Nous avons bien fait comprendre à M. Fine que, en temps de paix, nous limitons nos opérations aux fournitures à la navigation, mais dans la situation actuelle il devient de plus en plus évident que nous n'aurons guère la faculté de penser à notre clientèle ordinaire.
Navigation. M. Cherfils nous a demandé ce matin si nous pouvions fournir 600 tonnes de soutes au vapeur grec "Gregorios Zlatanos" affrété par le ministère des Travaux publics, ajoutant qu'il avait l'autorisation de charbonnage de l'amirauté qui lui avait dit de chercher du charbon : il a ajouté que nos voisins faisaient tous la même réponse que nous, c'est-à-dire qu'ils n'avaient pas de charbon disponible et qu'il allait porter la chose à la connaissance de l'amirauté.
Pour éviter autant que possible, qu'on nous envoie un ordre de fournir sous prétexte que nous avons du stock, nous sommes allés voir le capitaine de frégate Canale (commandant de notre port en temps de paix) qui est chargé de la surveillance des charbons et de la délivrance des autorisations de charbonner et nous lui avons fait voir que nous avons en réalité une marge de 50 tonnes. Il nous a dit qu'il était content de connaître notre situation, mais qu'en ce qui concerne les bateaux anglais que nous attendons, s'ils vont du côté de Gibraltar, il ne les autorisera pas à prendre plus que ce qu'il leur faut pour atteindre ce port.

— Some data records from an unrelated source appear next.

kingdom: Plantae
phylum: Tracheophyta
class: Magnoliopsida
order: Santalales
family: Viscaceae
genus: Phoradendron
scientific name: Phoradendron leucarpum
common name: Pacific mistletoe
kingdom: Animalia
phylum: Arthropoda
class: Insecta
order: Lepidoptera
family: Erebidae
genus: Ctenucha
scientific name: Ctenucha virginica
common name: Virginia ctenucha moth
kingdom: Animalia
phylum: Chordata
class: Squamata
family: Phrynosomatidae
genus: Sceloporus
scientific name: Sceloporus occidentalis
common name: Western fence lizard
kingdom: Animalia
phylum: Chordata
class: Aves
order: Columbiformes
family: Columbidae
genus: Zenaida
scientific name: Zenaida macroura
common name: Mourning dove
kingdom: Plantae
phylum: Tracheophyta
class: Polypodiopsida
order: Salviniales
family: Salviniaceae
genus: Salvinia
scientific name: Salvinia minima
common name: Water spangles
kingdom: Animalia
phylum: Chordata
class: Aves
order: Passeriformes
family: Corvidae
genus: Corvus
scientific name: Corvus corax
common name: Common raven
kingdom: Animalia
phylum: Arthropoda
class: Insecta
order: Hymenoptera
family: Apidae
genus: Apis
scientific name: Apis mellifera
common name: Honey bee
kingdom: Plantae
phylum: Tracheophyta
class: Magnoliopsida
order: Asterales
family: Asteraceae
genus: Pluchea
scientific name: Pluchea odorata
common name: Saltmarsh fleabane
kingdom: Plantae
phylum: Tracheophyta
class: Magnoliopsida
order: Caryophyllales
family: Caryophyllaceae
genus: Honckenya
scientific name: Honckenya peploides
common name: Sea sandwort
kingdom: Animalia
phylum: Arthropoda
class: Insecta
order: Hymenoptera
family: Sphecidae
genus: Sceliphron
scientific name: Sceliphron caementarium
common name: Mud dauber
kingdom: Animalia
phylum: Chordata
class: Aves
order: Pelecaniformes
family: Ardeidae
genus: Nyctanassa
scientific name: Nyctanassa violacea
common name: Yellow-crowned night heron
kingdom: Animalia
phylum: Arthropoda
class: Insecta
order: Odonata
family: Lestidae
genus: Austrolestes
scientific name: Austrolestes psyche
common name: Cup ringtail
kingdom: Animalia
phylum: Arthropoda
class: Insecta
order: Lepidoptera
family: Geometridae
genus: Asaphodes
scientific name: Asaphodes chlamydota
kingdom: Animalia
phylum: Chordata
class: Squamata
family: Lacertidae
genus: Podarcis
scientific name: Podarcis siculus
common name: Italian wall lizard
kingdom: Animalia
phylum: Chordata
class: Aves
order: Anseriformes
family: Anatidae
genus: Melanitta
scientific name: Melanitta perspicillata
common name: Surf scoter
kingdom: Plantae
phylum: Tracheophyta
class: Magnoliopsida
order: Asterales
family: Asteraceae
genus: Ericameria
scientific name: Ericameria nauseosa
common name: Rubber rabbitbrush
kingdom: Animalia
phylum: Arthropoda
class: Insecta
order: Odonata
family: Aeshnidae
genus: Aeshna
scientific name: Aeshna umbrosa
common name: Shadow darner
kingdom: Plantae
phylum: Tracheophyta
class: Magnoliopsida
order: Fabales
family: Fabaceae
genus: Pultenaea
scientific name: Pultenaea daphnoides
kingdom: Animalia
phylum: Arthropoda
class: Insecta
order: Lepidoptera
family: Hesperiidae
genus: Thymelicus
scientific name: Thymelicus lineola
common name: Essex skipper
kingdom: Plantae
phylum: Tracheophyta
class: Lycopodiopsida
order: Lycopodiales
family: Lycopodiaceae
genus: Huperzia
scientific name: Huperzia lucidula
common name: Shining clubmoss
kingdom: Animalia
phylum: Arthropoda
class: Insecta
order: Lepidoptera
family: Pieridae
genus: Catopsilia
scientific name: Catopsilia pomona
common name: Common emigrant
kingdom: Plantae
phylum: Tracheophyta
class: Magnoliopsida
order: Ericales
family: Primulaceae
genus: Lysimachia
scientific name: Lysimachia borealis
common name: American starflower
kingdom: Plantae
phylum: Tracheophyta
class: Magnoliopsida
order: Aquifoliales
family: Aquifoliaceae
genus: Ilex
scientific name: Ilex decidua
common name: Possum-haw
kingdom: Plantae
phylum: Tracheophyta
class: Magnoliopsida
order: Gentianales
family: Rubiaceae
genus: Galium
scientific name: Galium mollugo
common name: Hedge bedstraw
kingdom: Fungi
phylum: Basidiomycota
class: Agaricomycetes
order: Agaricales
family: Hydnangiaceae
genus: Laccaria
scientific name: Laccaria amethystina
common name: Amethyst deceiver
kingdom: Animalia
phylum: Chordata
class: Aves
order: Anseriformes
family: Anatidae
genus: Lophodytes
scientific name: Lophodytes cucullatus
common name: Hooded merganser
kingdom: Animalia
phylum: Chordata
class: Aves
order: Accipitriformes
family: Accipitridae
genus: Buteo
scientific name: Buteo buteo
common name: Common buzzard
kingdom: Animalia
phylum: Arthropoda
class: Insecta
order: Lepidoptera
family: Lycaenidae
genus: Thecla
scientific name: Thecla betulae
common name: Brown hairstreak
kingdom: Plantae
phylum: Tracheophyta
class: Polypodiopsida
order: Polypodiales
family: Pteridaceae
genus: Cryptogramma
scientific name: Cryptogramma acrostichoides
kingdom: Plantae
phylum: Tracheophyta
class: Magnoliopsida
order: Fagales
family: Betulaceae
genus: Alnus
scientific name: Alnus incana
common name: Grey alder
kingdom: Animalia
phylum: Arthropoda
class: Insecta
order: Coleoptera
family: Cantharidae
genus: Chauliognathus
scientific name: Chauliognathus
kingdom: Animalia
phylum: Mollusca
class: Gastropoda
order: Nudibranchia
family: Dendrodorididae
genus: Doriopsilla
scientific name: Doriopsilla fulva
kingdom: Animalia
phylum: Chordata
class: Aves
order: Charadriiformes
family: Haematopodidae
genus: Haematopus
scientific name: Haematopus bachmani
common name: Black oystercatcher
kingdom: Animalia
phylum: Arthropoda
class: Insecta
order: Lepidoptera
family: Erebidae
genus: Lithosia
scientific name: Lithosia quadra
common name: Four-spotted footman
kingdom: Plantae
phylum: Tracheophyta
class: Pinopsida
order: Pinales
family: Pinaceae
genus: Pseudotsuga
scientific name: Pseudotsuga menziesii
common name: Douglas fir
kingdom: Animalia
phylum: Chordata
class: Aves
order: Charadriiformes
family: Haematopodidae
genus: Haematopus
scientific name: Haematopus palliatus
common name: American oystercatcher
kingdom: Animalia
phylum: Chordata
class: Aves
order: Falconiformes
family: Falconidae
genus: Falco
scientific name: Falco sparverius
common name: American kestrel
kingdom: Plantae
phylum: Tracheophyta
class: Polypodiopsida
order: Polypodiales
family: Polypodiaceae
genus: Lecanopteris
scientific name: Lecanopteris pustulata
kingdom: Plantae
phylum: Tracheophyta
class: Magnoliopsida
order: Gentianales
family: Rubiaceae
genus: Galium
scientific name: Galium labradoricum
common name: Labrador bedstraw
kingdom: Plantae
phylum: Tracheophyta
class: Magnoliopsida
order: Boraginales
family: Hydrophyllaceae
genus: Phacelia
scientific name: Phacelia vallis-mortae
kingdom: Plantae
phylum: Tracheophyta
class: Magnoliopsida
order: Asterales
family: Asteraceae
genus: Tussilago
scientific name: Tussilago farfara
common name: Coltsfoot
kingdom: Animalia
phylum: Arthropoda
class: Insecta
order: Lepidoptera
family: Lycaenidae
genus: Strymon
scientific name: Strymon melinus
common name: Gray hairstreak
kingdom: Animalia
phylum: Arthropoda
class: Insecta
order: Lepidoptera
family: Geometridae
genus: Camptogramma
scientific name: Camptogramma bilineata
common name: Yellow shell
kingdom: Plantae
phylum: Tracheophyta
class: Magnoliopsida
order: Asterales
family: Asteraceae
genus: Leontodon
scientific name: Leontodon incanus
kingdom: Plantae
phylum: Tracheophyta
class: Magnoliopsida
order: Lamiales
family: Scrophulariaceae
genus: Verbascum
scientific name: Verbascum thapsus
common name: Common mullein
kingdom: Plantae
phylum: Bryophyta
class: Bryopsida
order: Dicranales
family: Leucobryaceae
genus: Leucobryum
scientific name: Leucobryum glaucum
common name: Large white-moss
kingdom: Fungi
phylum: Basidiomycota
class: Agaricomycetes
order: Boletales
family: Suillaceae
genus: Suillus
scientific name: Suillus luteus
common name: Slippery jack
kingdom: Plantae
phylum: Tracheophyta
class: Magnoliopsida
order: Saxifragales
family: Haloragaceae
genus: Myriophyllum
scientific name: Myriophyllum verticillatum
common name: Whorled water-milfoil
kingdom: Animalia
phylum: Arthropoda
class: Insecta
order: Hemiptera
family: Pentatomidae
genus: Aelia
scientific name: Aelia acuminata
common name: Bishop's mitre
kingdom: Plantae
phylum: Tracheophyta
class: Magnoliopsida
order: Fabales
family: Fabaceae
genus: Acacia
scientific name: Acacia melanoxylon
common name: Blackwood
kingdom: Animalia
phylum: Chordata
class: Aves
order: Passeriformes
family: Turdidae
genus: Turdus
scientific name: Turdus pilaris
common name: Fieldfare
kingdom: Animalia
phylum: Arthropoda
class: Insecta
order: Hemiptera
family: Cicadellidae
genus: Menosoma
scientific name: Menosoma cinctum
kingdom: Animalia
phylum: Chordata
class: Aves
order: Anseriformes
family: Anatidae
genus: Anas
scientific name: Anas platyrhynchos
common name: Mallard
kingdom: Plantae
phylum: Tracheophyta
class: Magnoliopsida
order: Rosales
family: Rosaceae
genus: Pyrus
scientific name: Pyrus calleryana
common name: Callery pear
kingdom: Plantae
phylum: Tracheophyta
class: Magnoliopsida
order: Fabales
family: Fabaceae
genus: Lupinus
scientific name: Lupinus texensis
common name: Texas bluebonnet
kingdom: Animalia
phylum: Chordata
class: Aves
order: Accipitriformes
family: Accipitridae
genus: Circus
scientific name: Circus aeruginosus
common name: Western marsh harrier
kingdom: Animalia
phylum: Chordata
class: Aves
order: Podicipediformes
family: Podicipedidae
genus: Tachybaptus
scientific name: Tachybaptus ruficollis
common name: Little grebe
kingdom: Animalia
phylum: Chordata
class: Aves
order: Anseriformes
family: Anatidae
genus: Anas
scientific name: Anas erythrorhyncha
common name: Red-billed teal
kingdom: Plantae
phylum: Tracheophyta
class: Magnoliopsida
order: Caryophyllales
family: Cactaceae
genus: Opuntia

Nous lui avons fait observer que le "Gregorios Zlatanos" n'a pas besoin de 600 tonnes pour aller au Havre.
Il nous a répondu que c'est à la demande de M. Fine qu'il avait autorisé ce bateau à prendre 600 tonnes, qu'il avait rendu compte à ce dernier de la difficulté d'obtenir cette quantité et que M. Fine avait demandé des instructions au ministère. Nous avons alors demandé au commandant Canale de répartir la fourniture entre les maisons si le ministère maintient ses exigences.
Vous remarquerez que pas une minute il n'a été question que la Marine vienne au secours des Travaux publics et cela confirme l'impression où nous étions hier qu'il aurait été absolument vain de demander à la même Marine d'aider les Chemins de fer. Les cloisons paraissent bien étanches entre les deux services.
Veuillez agréer, Messieurs, nos bien sincères salutations.